Sunday 22 May 2016

A Thought on Trinity Sunday

The Trinity is a mystery, just as it should be. God himself is beyond the perception of man, only through his own revelation can we know about him, only through relationship can we know him. Therefore analogising the Trinity seems to have fallen out of favour since the time of St Patrick, any analogy will fall short. But if we know that to begin with, can we not use an analogy as a starting place to meditate on the truth that God reveals of himself?

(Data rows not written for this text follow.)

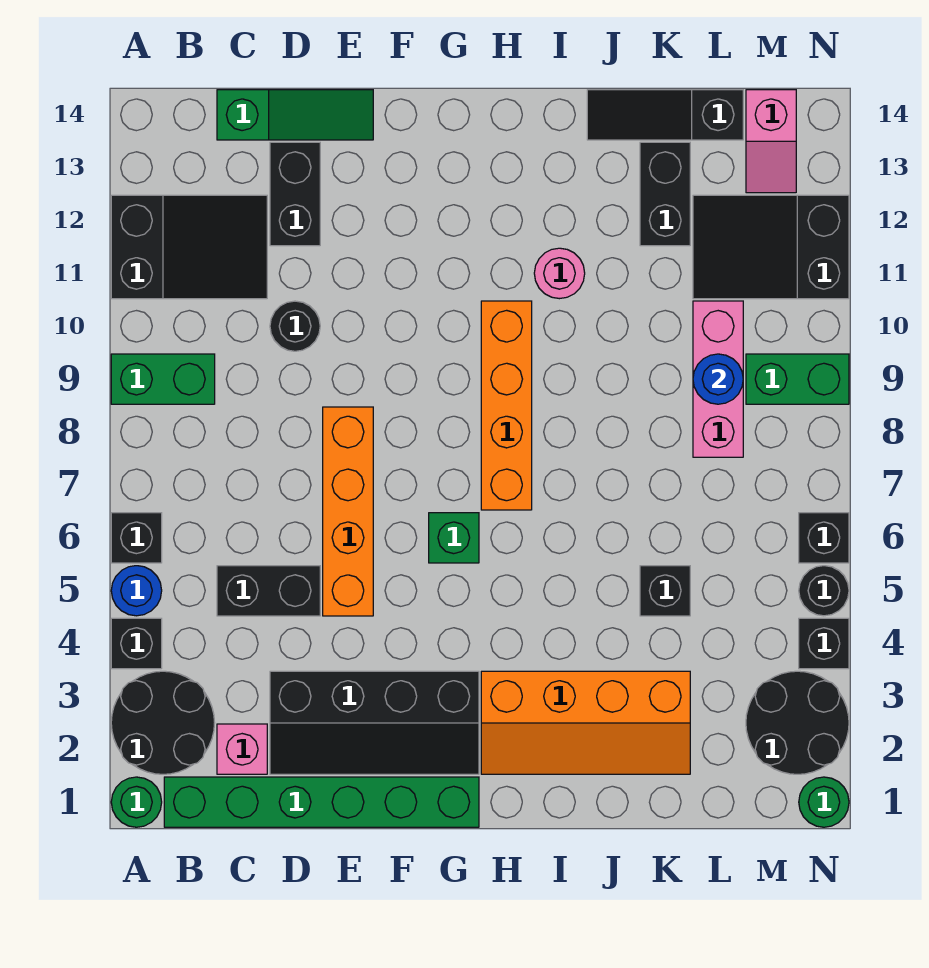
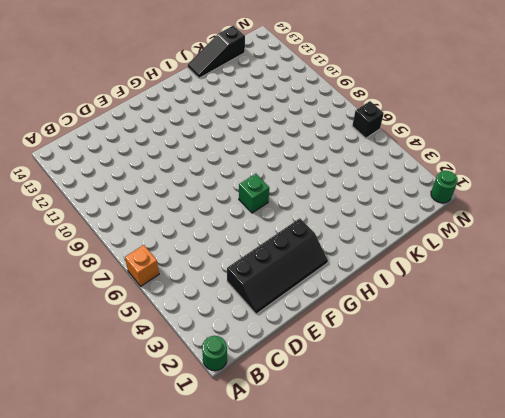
orange brick A6 level 1 -> black brick A6 level 1
none -> black round brick A2:B3 level 1
none -> black brick A4 level 1
none -> blue round brick A5 level 1
none -> green brick A9:B9 level 1

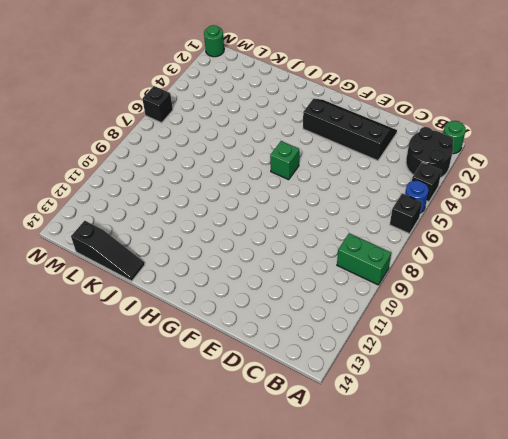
none -> black slope A11:C12 level 1 top A
none -> green brick B1:G1 level 1
none -> pink brick C2 level 1
none -> black brick C5:D5 level 1

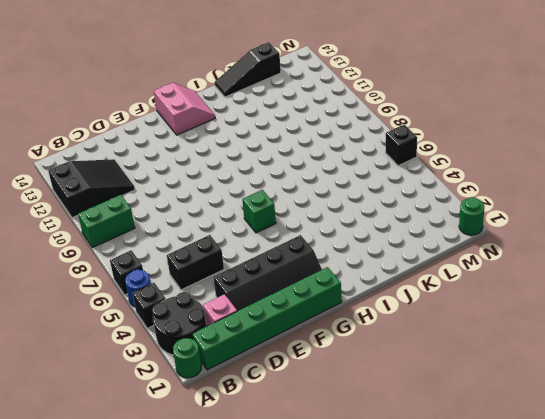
pink slope G13:H14 level 1 top G -> none
none -> green slope C14:E14 level 1 top C
none -> black round brick D10 level 1
none -> black brick D12:D13 level 1
none -> orange brick E5:E8 level 1

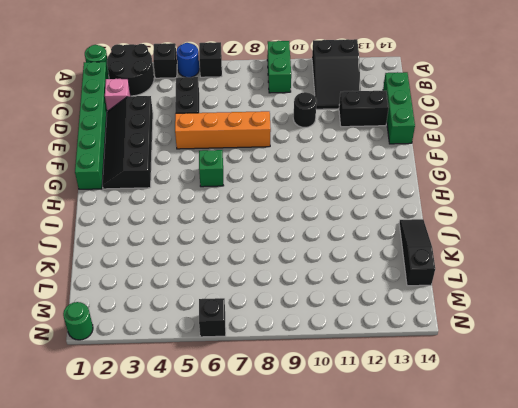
green brick C14:E14 level 1 -> green slope C14:E14 level 1 top C
none -> orange slope H2:K3 level 1 top 3
none -> orange brick H7:H10 level 1
none -> pink round brick I11 level 1
none -> black brick K5 level 1

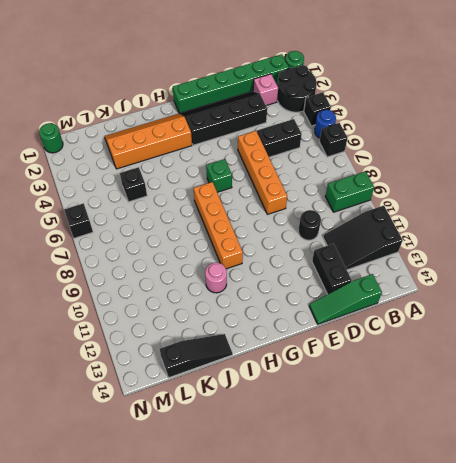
none -> black brick K12:K13 level 1
none -> pink brick L8:L10 level 1
none -> black slope L11:N12 level 1 top N
none -> black round brick M2:N3 level 1

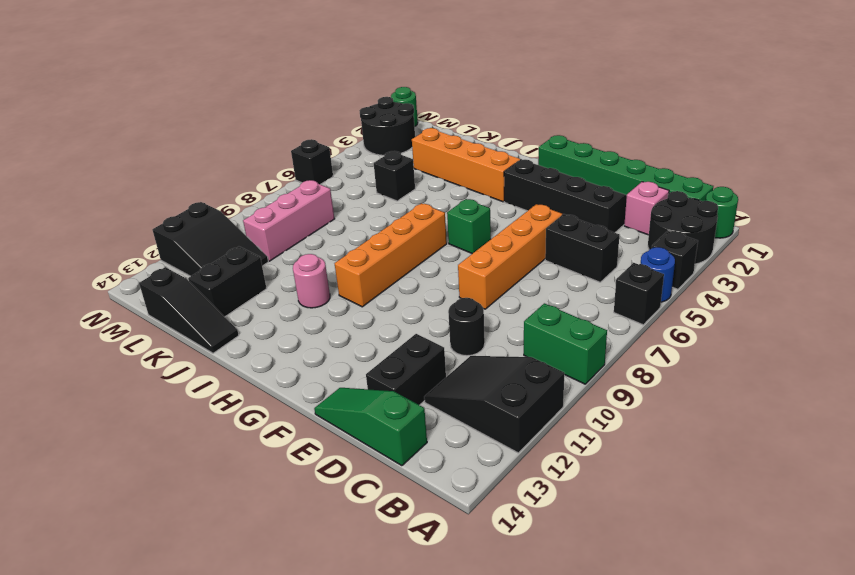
none -> green brick M9:N9 level 1
none -> pink slope M13:M14 level 1 top 14
none -> black brick N4 level 1
none -> black round brick N5 level 1

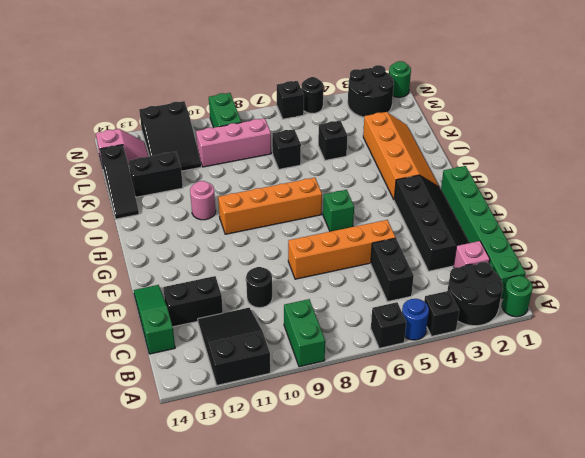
black brick K7 level 1 -> black brick N4 level 1
none -> blue round brick L9 level 2

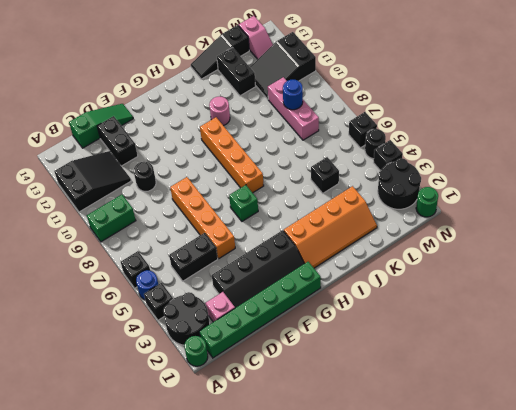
none -> green brick M9:N9 level 1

I'm sure this analogy has been hashed and rehashed and taken apart many times before, but the one that caught my attention this Trinity Sunday was the idea of light as shown through a prism. The light is one, both before passing through and after, but the prism reveals distinct colours in the light. For me then, the prism represented God's revelation of himself. He reveals himself in three distinct persons while always remaining One. The light loses nothing by being viewed through the prism, each of the colours remains what it always was, radience, but each shows to the onlooker something about the light. God is whole in each of the persons of the Trinity, not a part of a whole, but a whole, but showing himself in three guises, each adds in abundance to the glory of the Unity.

My mother loves to hang crystals at the East facing window at home - call her Pollyanna - in the morning the room is filled with rainbow colours. When the children are visiting she will climb up and spin the crystals, the room becomes a sunrise disco of dancing light and colour. God is so much more than any analogy could ever tell of him, but in a room of light and colour like that it is hard to miss the wonder of radience that he has built into our world. 

Christ is the light of the world, and light brings colour. Am I allowed to meditate on God through this analogy of light and colour?